Cet effort pourrait être appuyé par l’État, sous la forme d’aides aux remplacements temporaires en cas de départ en formation des salariés.

Le rôle des partenaires sociaux se recentre alors sur l’accompagnement des mobilités. Ils mettent en place des outils qui facilitent la reconnaissance entre entreprises de compétences professionnelles transversales et contribuent à une information de qualité sur les opportunités existantes. Ils permettent ainsi un accompagnement individuel des parcours professionnels et participent activement à fluidifier les mobilités sur le marché du travail.

Dans un tel système, les adultes, qu’ils soient salariés, non-salariés ou demandeurs d’emploi, disposent d’un « droit au retour » vers le système éducatif dès lors qu’il s’agit de mettre à niveau leurs compétences génériques ou socle (problème d’illettrisme par exemple), qu’ils n’ont pu correctement acquérir lors de leur formation initiale. Être capable d’accueillir massivement aussi bien les adultes que les étudiants suppose que l’Éducation nationale étende largement son offre de formation et adapte ses pratiques à l’accueil de populations plus âgées.

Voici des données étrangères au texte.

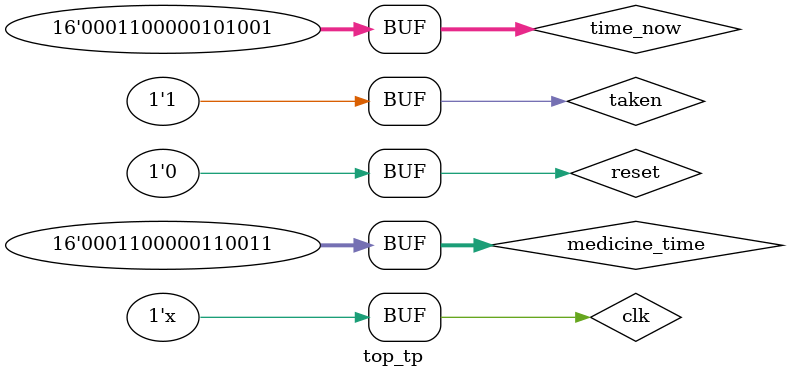
<source format=v>
`timescale 1ns / 1ps

//¾ø¶ÔÊ±ÖÓµÄ·ÂÕæ´úÂë
/*
module tb_clock( );
  reg clk,reset;
  reg [15:0] binaryInput;
  wire [5:0] min_now,hour_now;
  
  clock tb(.clk(clk),.reset(reset),.min_now_2(min_now),.hour_now_2(hour_now),.binaryInput(binaryInput));
  initial begin
  clk = 0;
  reset = 0;
  #30 reset = 1;
      binaryInput = 'b0001_1000_0010_1001;//18:29
  #30 reset = 0;    
  end
   always #10 clk=~clk;
endmodule
*/
/*
module tb_transform();
 reg [15:0] binaryInput;//Ê®ÁùÎ» ¶þ½øÖÆµÄÊäÈë
 wire [5:0] min_now,hour_now;
 
 transform tb(.binaryInput(binaryInput),.min_now(min_now),.hour_now(hour_now));
 initial begin
 binaryInput = 0;
 #30  binaryInput = 16'b0001_1000_0010_1001; end//18:29
 endmodule
 */
 
 
 
 
//ÅÐ¶Ï·þÒ©ºÍ·äÃùÆ÷±¨¾¯ÌáÐÑ ·ÂÕæ´úÂë
/*
module tb_test_and_alarm( );
  reg clk,reset;
  reg its_time;
  reg taken;
  wire [2:0] state;
  wire alarm;
  wire buzzer;
  test_and_alarm tb(.clk(clk),.reset(reset),.alarm(alarm),.its_time(its_time),.taken(taken),.buzzer(buzzer),.state(state));
  initial begin
  clk = 0;
  reset = 1;
  its_time = 0;
  #30 reset = 0;
      its_time = 1;
      taken = 0;
   #30  taken = 0;
   #300 taken = 1;
  end
   always #10 clk=~clk;
endmodule
*/
module top_tp();
reg clk,reset;
reg taken;//ÊÇ·ñ³ÔÒ©
reg [15:0] medicine_time;//Éè¶¨µÄ³ÔÒ©Ê±¼ä
reg [15:0] time_now;
wire its_time;//³ÔÒ©Ê±¼äµ½ÁË
wire [3:0] count_reg;// ³ÔÒ©Ê±¼äµ½ÁËºó ÌáÐÑÁË¼¸´Î
wire buzzer,alarm;//·äÃùÆ÷ºÍ±¨¾¯ÌáÐÑ
wire [7:0] hour_now,min_now;//ÏÖÔÚµÄÊ±¼ä
top tb(.clk(clk),.reset(reset),.taken(taken),.its_time(its_time),.time_now(time_now),.medicine_time(medicine_time),.buzzer(buzzer),.alarm(alarm),.hour_now(hour_now),.min_now(min_now),.count_reg(count_reg));

initial begin
clk = 0;
reset = 1;
taken = 0;
time_now = 16'b0001_1000_0010_1001; //18:29 
medicine_time = 16'b0001_1000_0011_0011; //18:30

#30 reset = 0;
    taken = 0;
#20000
taken=1;
end
always #10 clk=~clk;
endmodule


</source>
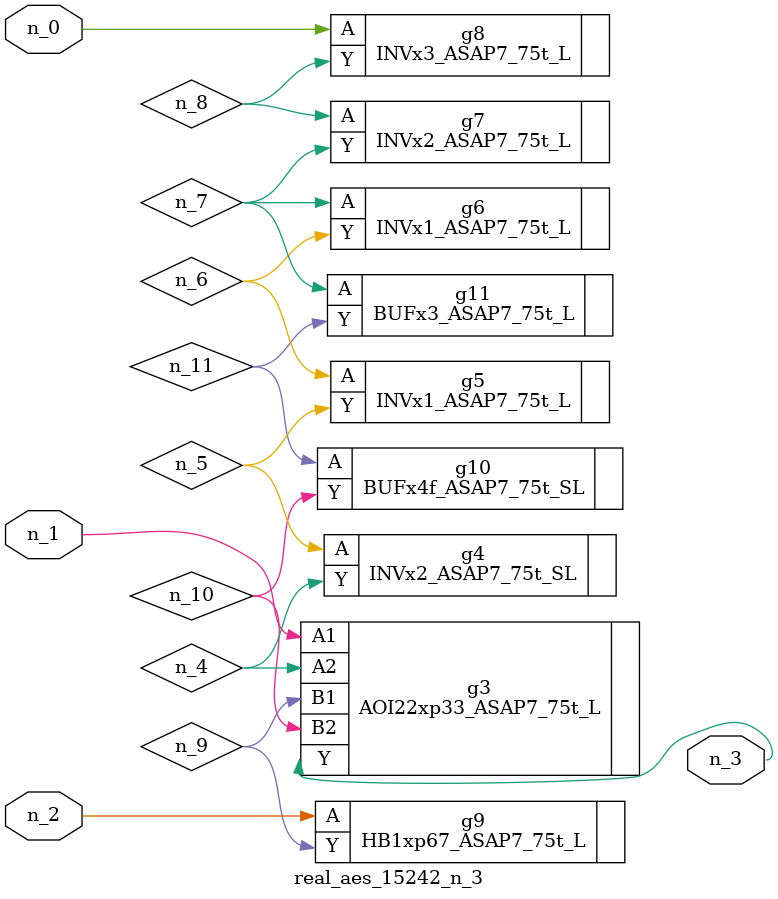
<source format=v>
module real_aes_15242_n_3 (n_0, n_2, n_1, n_3);
input n_0;
input n_2;
input n_1;
output n_3;
wire n_4;
wire n_5;
wire n_7;
wire n_9;
wire n_6;
wire n_8;
wire n_10;
wire n_11;
INVx3_ASAP7_75t_L g8 ( .A(n_0), .Y(n_8) );
AOI22xp33_ASAP7_75t_L g3 ( .A1(n_1), .A2(n_4), .B1(n_9), .B2(n_10), .Y(n_3) );
HB1xp67_ASAP7_75t_L g9 ( .A(n_2), .Y(n_9) );
INVx2_ASAP7_75t_SL g4 ( .A(n_5), .Y(n_4) );
INVx1_ASAP7_75t_L g5 ( .A(n_6), .Y(n_5) );
INVx1_ASAP7_75t_L g6 ( .A(n_7), .Y(n_6) );
BUFx3_ASAP7_75t_L g11 ( .A(n_7), .Y(n_11) );
INVx2_ASAP7_75t_L g7 ( .A(n_8), .Y(n_7) );
BUFx4f_ASAP7_75t_SL g10 ( .A(n_11), .Y(n_10) );
endmodule
</source>
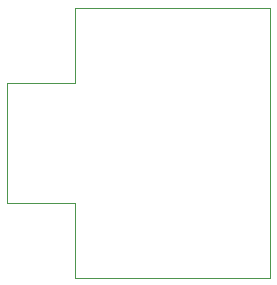
<source format=gbr>
%TF.GenerationSoftware,KiCad,Pcbnew,(5.1.8)-1*%
%TF.CreationDate,2021-11-16T13:30:18-08:00*%
%TF.ProjectId,ISPwPower,49535077-506f-4776-9572-2e6b69636164,rev?*%
%TF.SameCoordinates,Original*%
%TF.FileFunction,Profile,NP*%
%FSLAX46Y46*%
G04 Gerber Fmt 4.6, Leading zero omitted, Abs format (unit mm)*
G04 Created by KiCad (PCBNEW (5.1.8)-1) date 2021-11-16 13:30:18*
%MOMM*%
%LPD*%
G01*
G04 APERTURE LIST*
%TA.AperFunction,Profile*%
%ADD10C,0.100000*%
%TD*%
G04 APERTURE END LIST*
D10*
X154305000Y-105410000D02*
X154305000Y-111760000D01*
X148590000Y-105410000D02*
X154305000Y-105410000D01*
X154305000Y-95250000D02*
X154305000Y-88900000D01*
X148590000Y-95250000D02*
X154305000Y-95250000D01*
X170815000Y-88900000D02*
X170815000Y-111760000D01*
X154305000Y-88900000D02*
X170815000Y-88900000D01*
X148590000Y-105410000D02*
X148590000Y-95250000D01*
X170815000Y-111760000D02*
X154305000Y-111760000D01*
M02*

</source>
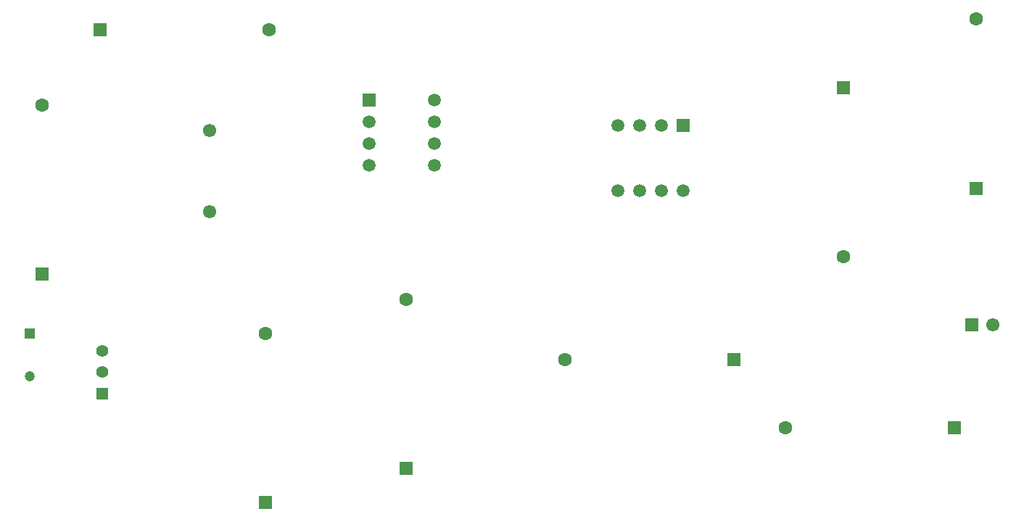
<source format=gbr>
%TF.GenerationSoftware,Altium Limited,Altium Designer,24.9.1 (31)*%
G04 Layer_Color=255*
%FSLAX45Y45*%
%MOMM*%
%TF.SameCoordinates,90D1A1F6-6801-43AA-A97B-90F854C06351*%
%TF.FilePolarity,Positive*%
%TF.FileFunction,Pads,Top*%
%TF.Part,Single*%
G01*
G75*
%TA.AperFunction,ComponentPad*%
%ADD12C,1.20000*%
%ADD13R,1.20000X1.20000*%
%ADD14C,1.60020*%
%ADD15R,1.60020X1.60020*%
%ADD16R,1.50000X1.50000*%
%ADD17C,1.50000*%
%ADD18R,1.50000X1.50000*%
%ADD19R,1.60020X1.60020*%
%ADD20C,1.40000*%
%ADD21R,1.40000X1.40000*%
%ADD22C,1.55000*%
%ADD23R,1.55000X1.55000*%
D12*
X4200000Y4600000D02*
D03*
D13*
Y5100000D02*
D03*
D14*
X8600000Y5500000D02*
D03*
X6950000Y5100000D02*
D03*
X7000000Y8650000D02*
D03*
X15250000Y8773580D02*
D03*
X13026421Y4000000D02*
D03*
X4350000Y7773580D02*
D03*
X10450000Y4800000D02*
D03*
X13700000Y6000000D02*
D03*
D15*
X8600000Y3526420D02*
D03*
X6950000Y3126420D02*
D03*
X15250000Y6800000D02*
D03*
X4350000Y5800000D02*
D03*
X13700000Y7973580D02*
D03*
D16*
X11831000Y7531000D02*
D03*
D17*
X11577000D02*
D03*
X11323000D02*
D03*
X11069000D02*
D03*
X11831000Y6769000D02*
D03*
X11577000D02*
D03*
X11323000D02*
D03*
X11069000D02*
D03*
X8169000Y7577000D02*
D03*
Y7323000D02*
D03*
Y7069000D02*
D03*
X8931000Y7831000D02*
D03*
Y7577000D02*
D03*
Y7323000D02*
D03*
Y7069000D02*
D03*
D18*
X8169000Y7831000D02*
D03*
D19*
X5026420Y8650000D02*
D03*
X15000000Y4000000D02*
D03*
X12423580Y4800000D02*
D03*
D20*
X5050000Y4900000D02*
D03*
Y4650000D02*
D03*
D21*
Y4400000D02*
D03*
D22*
X6300000Y6523000D02*
D03*
Y7477000D02*
D03*
X15450000Y5200000D02*
D03*
D23*
X15200000D02*
D03*
%TF.MD5,f81d0bf33625903db72ab222ad4098a3*%
M02*

</source>
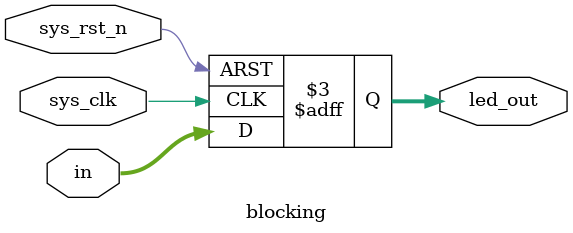
<source format=v>
/*
blocking assign "="	whatever how many ,only delay one clock time
now_blocking assign "<=" how may time use,delay how may clock time
*/
module blocking
(   input		wire					sys_clk,
	input		wire					sys_rst_n,
	input		wire	[1:0]		in,
	output		reg		[1:0]		led_out
);
reg		[1:0]	reg_in;
reg		[1:0]	reg_in1;
always@(posedge sys_clk or negedge sys_rst_n)
	if(sys_rst_n == 1'b0)begin
		reg_in 		= 2'b0;
		reg_in1 	= 2'b0;
		led_out		= 2'b0;
		end
	else begin
		reg_in1 	= in;
		reg_in   	= reg_in1;
		led_out 	= reg_in;
		end
		
endmodule

</source>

Les deux options présentées ici nécessitent d’être affinées, en matière de financement ou de contenu de l’offre de formation. L’une sera préférable à l’autre, selon la structure productive de l’économie et la capacité des entreprises à anticiper l’évolution de leurs besoins en compétences. Leur efficacité tient à la répartition, claire et cohérente, des fonctions assumées par les entreprises, les pouvoirs publics (nationaux ou territoriaux), les partenaires sociaux et les individus. La logique de comptes individuels, de formation (CPF) ou d’activité (CPA), qui se développe en France, peut s’intégrer dans les deux options, dès lors qu’il s’agit de se reconvertir ou d’acquérir des compétences génériques. Pour que cette stratégie de compétences atteigne ses objectifs, l’accompagnement personnalisé qui se développe avec ces comptes (le conseil en évolution professionnel principalement) doit être prioritairement orienté vers l’accès à la formation, notamment pour les plus éloignés de l’emploi.


Auteurs : Morad Ben Mezian, Hélène Garner et Antoine Naboulet 

Données graphiques de la note – Actions critiques – Élaborer une stratégie nationale de compétences (XLS – 0.05 Mo )

22. Algan Y. et Cahuc P. (2007), La société de défiance. Comment le modèle social français s’autodétruit, Paris, Éditions rue d’Ulm.

23. Voir la contribution de Bruno Coquet au débat 2017-2027.

24. Voir la contribution de lANACT au débat 2017-2027.

25. Amossé T., Bryson A., Forth J. et Petit H. (Eds.) (2016), Comparative Workplace Employment Relations: An Analysis of Practice in Britain and France, Palgrave Macmillan.